Honesta, sobria en su puesta en escena, sin guiños ni concesiones a la galería, El escándalo Ted Kennedy refleja, entendemos que con razonable objetividad, los hechos que sucedieron aquel fatídico día de Julio de 1969, cuando el país asistía atónito, extasiado, a los primeros pasos del hombre en la Luna. Porque, y eso lo utiliza muy bien el film, la misión del Apolo XI que llevó a Neil Armstrong y Edwin Aldrin a nuestro único satélite, sirvió para dejar en segundo plano el oscuro asunto de Chappaquiddick, actuando como (involuntaria) cortina de humo que hizo que el pueblo llano mirara hacia aquel hecho histórico y no hacia este otro asunto mucho más sórdido.
Es alentador también cómo se denuncia sin ambages el trato escandalosamente preferente que las autoridades (incluida Policía y Justicia) dieron a Ted en este incidente, incluso con tejemanejes e ilegalidades manifiestas, actuando siempre al dictado del círculo de influyentes asesores de la familia Kennedy, con el poderoso Robert McNamara (en aquel entonces presidente del Banco Mundial) a la cabeza. Así, la maquinaria política y jurídica se puso en marcha a todo trapo para salvar a un Kennedy, a un posible futuro presidente. Pocos, muy pocos, como su primo Joe Gargan, fueron capaces de pedir a Ted Kennedy que hiciera lo correcto, que diera la cara y asumiera la responsabilidad de lo ocurrido con todas sus consecuencias.

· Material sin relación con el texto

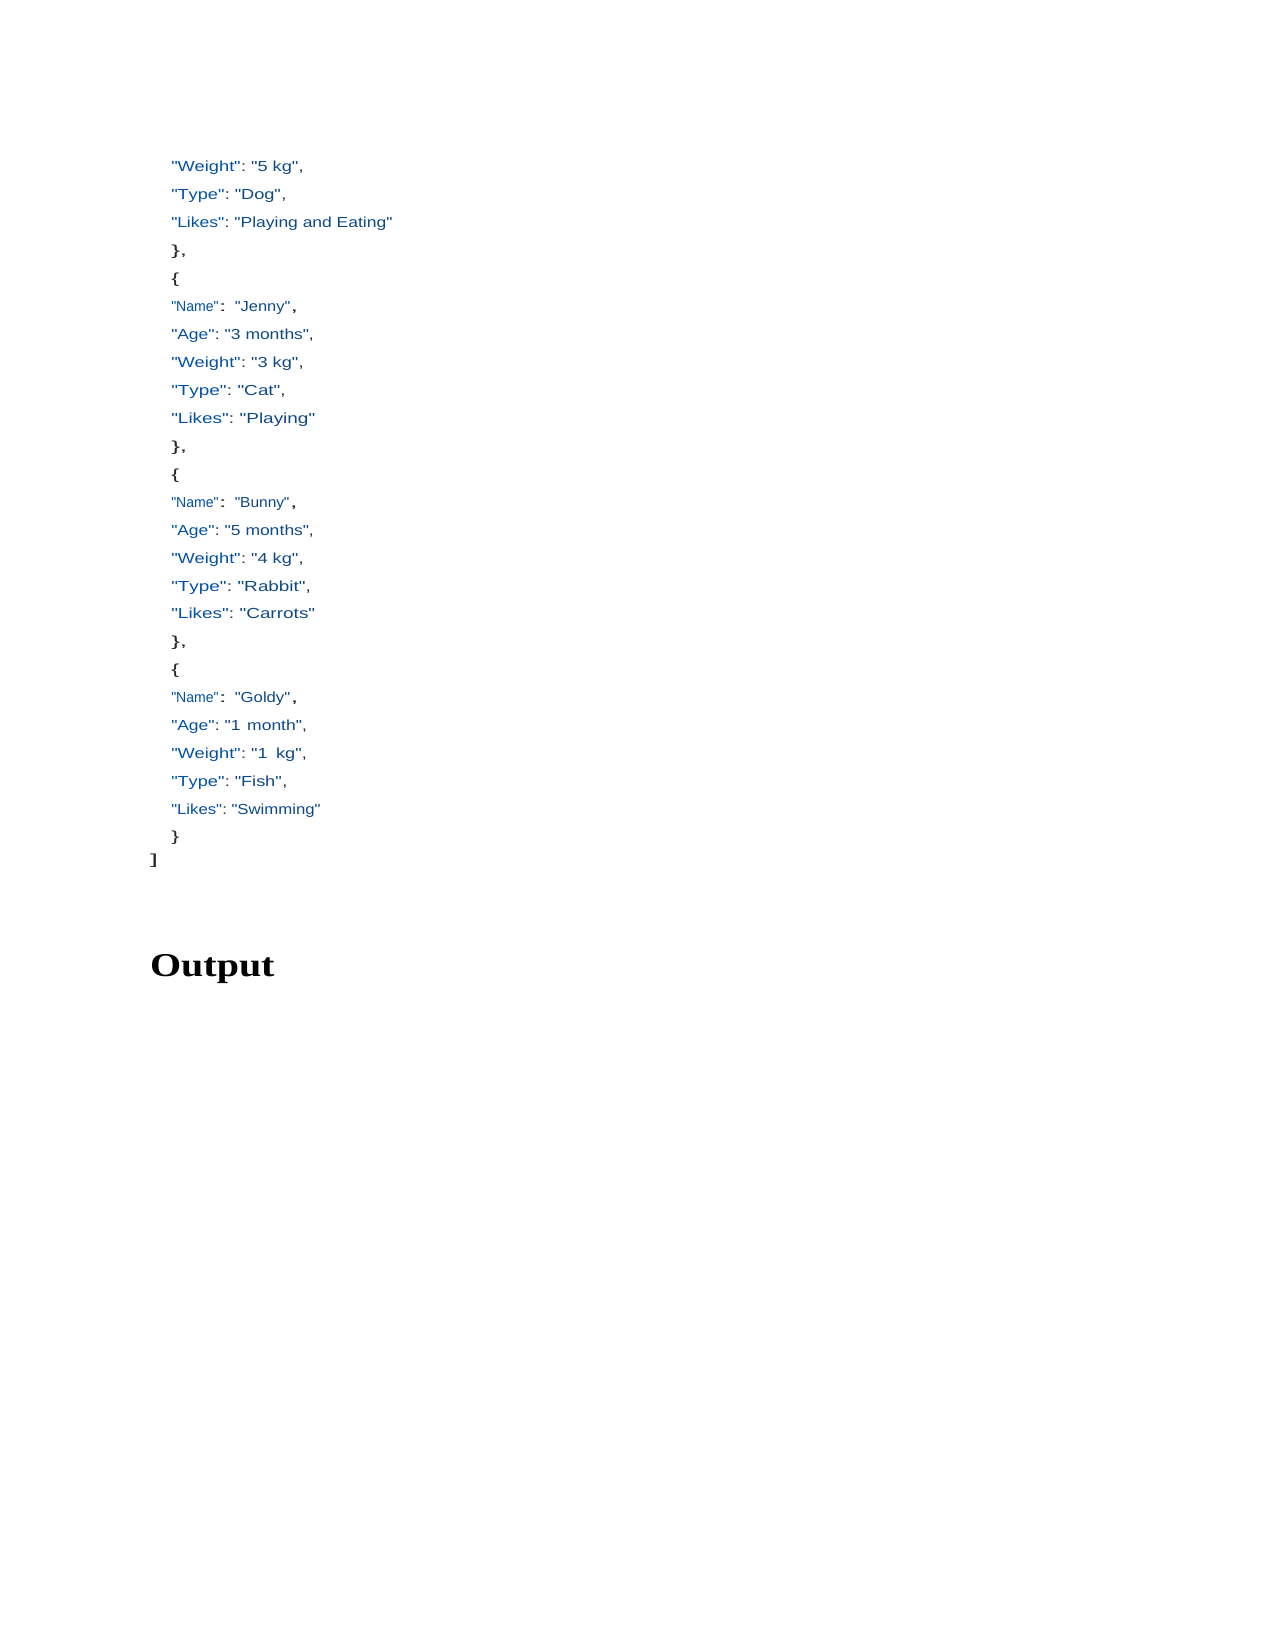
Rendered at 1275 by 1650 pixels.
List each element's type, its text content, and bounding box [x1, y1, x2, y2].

John Curran, el director, es un neoyorquino que sin embargo se inició en el cine en Australia, a donde emigró de joven; ya de vuelta a Estados Unidos, llamó la atención con su interesante adaptación del clásico de Somerset Maugham El velo pintado (2006), para después hacer Stone (2010) y El viaje de tu vida (2013). Es un cineasta con buen pulso narrativo, con interesantes ideas en la puesta en escena y con capacidad para extraer de sus intérpretes lo mejor de sí mismos; aquí Jason Clarke, un actor australiano que va subiendo enteros en los últimos años (ha estado, entre otros, en La noche más oscura, El gran Gatsby, El amanecer del planeta de los simios, Terminator: Génesis y Everest), consigue una más que creíble composición del senador, apoyándose en gestos, expresiones e incluso peculiaridades físicas (esos dientes que siempre se veían en su boca, aunque no sonriera) de Ted Kennedy. De los demás nos quedamos con la breve pero intensísima aparición de un Bruce Dern impresionante como el viejo Joseph Kennedy, impedido en una silla de ruedas tras el ictus que sufrió años atrás, pero aún con una apabullante capacidad para mandar en la familia, para influir en la vida política de su país.